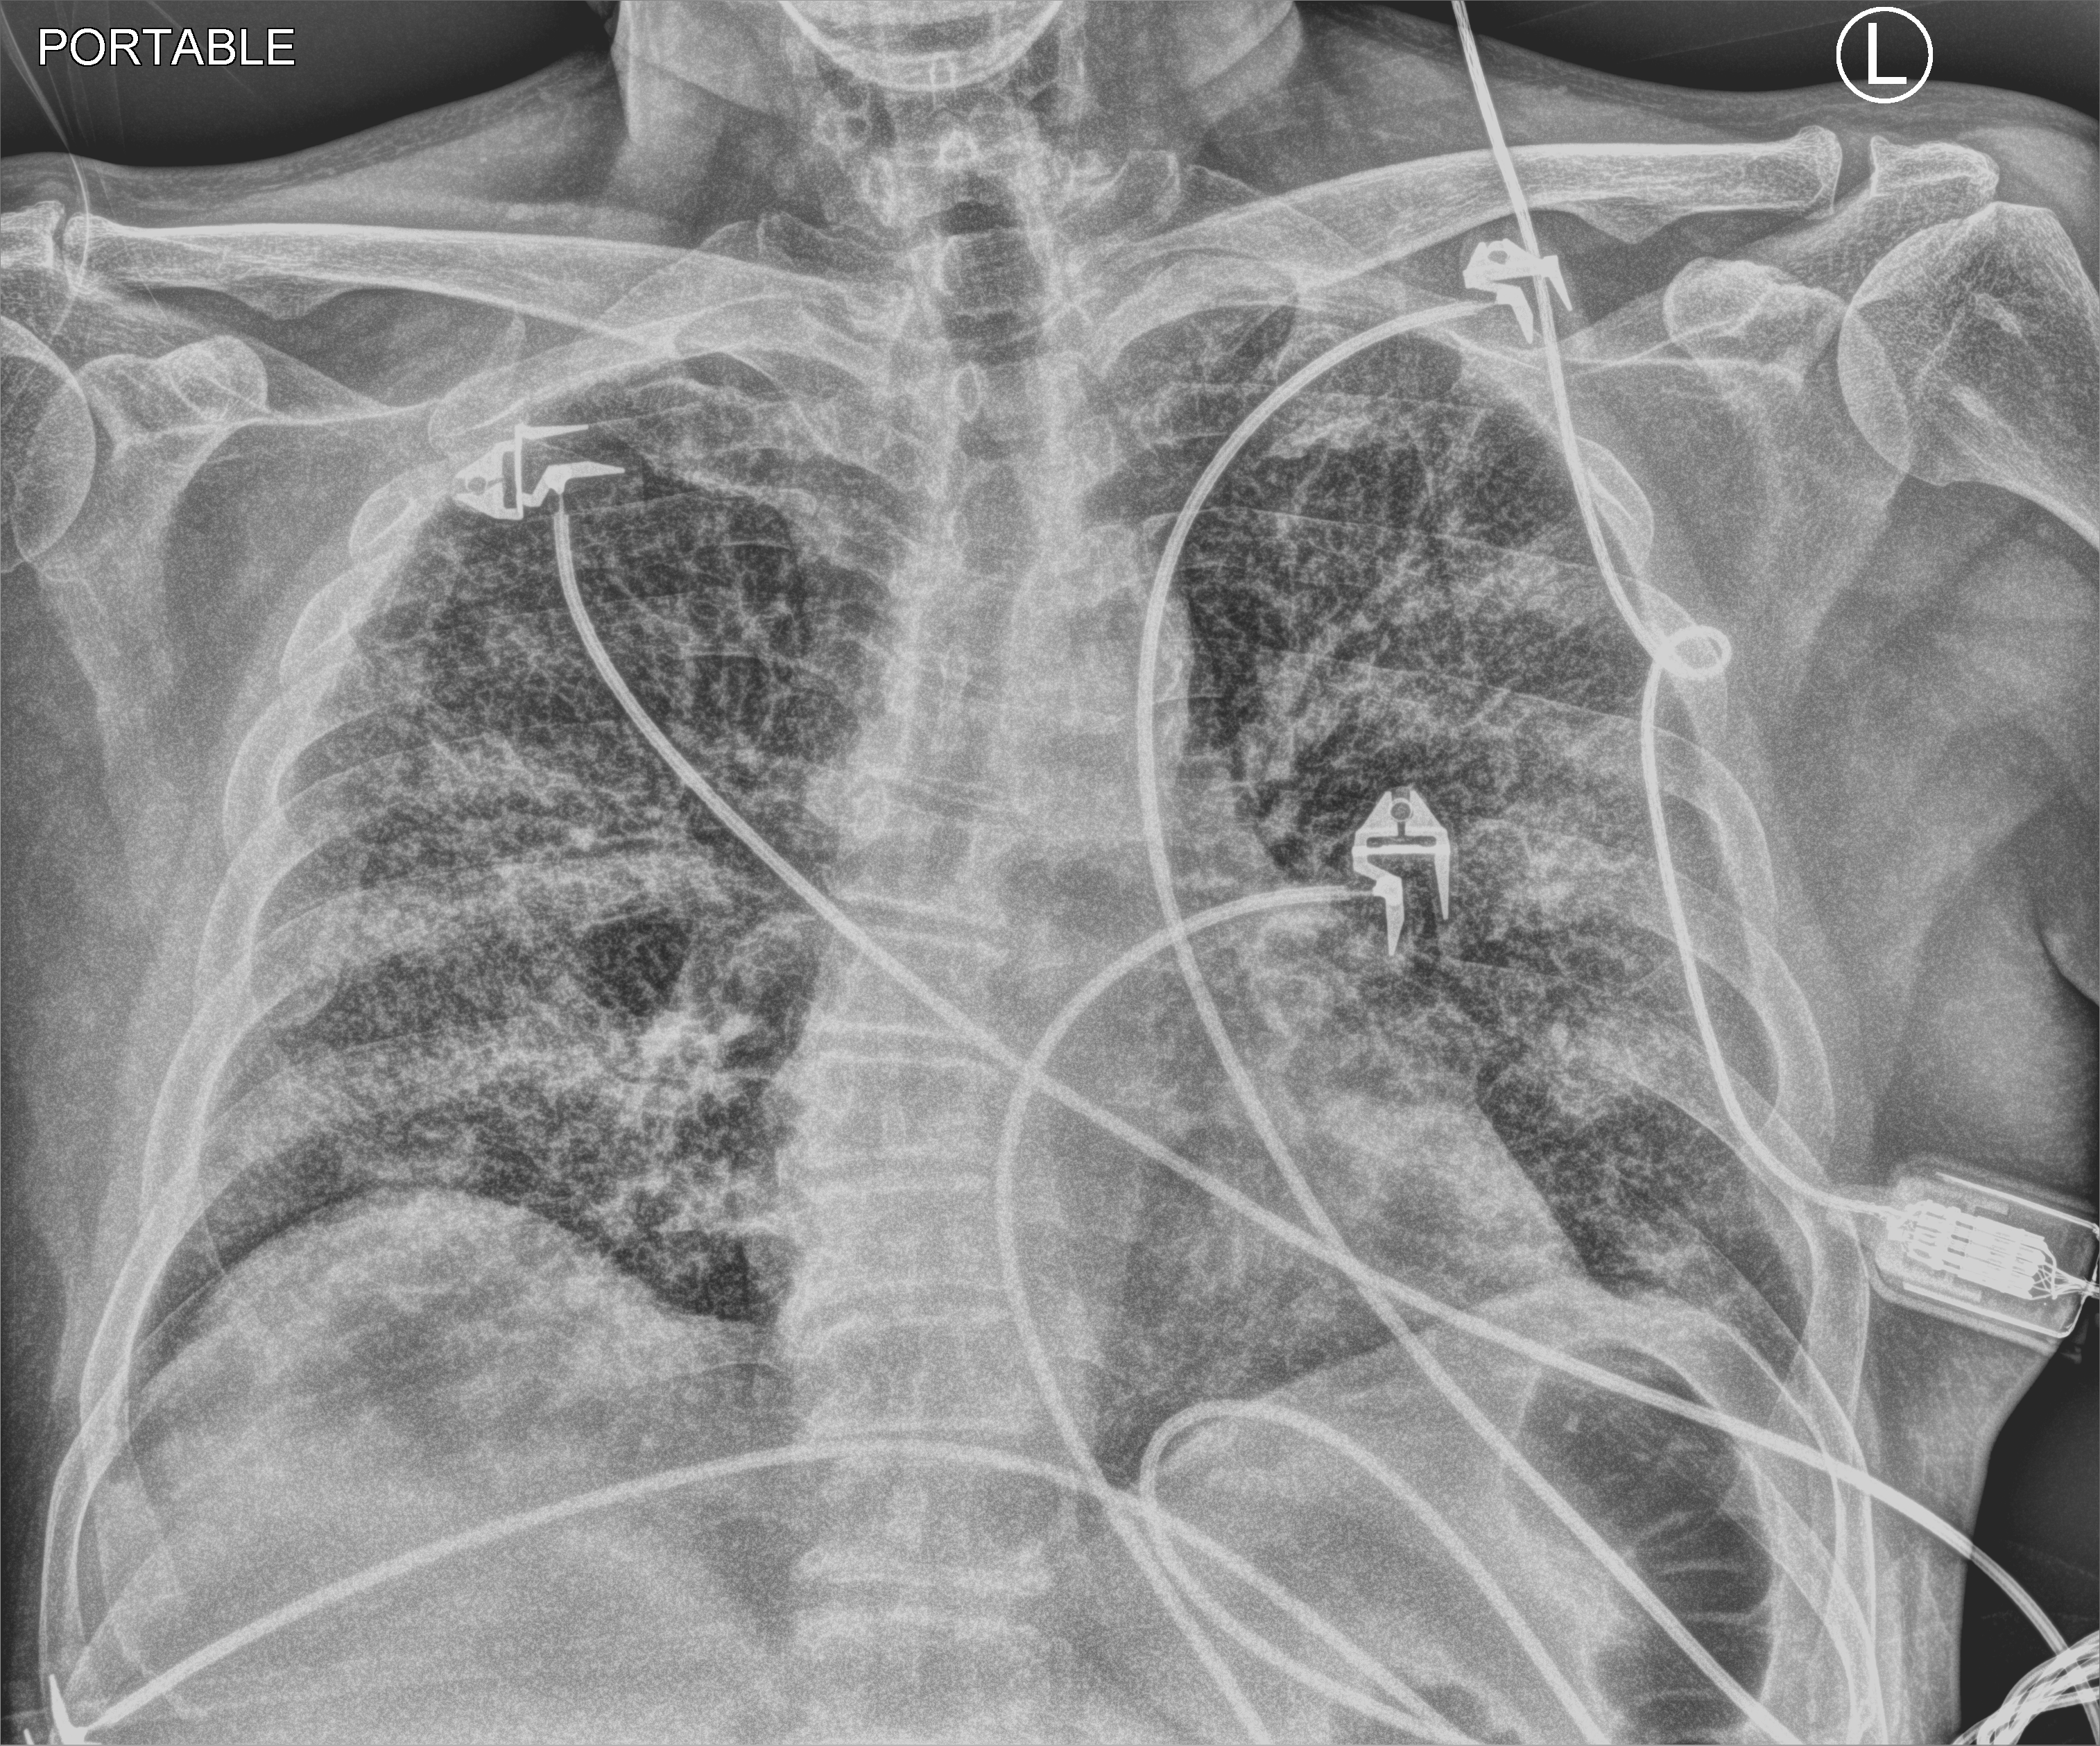
Portable chest radiograph; anteroposterior (AP) projection. Patient hospitalised with COVID-19; male, aged 18–59 years.
Hospital-stay facts (about this admission, not read from this image; timing relative to this image not recorded): hypertension (admission record): yes.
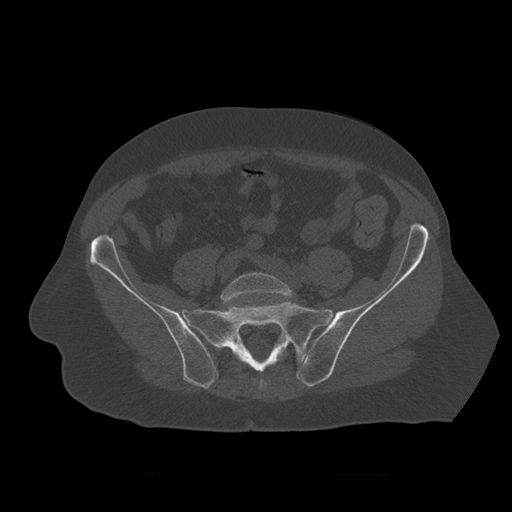
CT including the spine, one axial slice. Slice 239 of 450 in the series (ordered by position). Reconstruction kernel STANDARD. 120 kVp. Bone window (W 1800 / L 400 HU). 512 × 512 image matrix. Patient age 75 years. From the clinical record (not read from this slice): primary cancer: prostate.
Annotated regions visible in this slice (semi-automatically segmented with operator editing):
- L5 vertebra: bounding box [x1, y1, x2, y2] px = [221, 272, 295, 303]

----------

» **WHAT IS BEING ASKED**: When you repeat the material, keep every word exact and drop the pictures.

» **EXPECTED ANSWER**:
Portable chest radiograph; anteroposterior (AP) projection. Patient hospitalised with COVID-19; male, aged 18–59 years.
Hospital-stay facts (about this admission, not read from this image; timing relative to this image not recorded): hypertension (admission record): yes.
CT including the spine, one axial slice. Slice 239 of 450 in the series (ordered by position). Reconstruction kernel STANDARD. 120 kVp. Bone window (W 1800 / L 400 HU). 512 × 512 image matrix. Patient age 75 years. From the clinical record (not read from this slice): primary cancer: prostate.
Annotated regions visible in this slice (semi-automatically segmented with operator editing):
- L5 vertebra: bounding box [x1, y1, x2, y2] px = [221, 272, 295, 303]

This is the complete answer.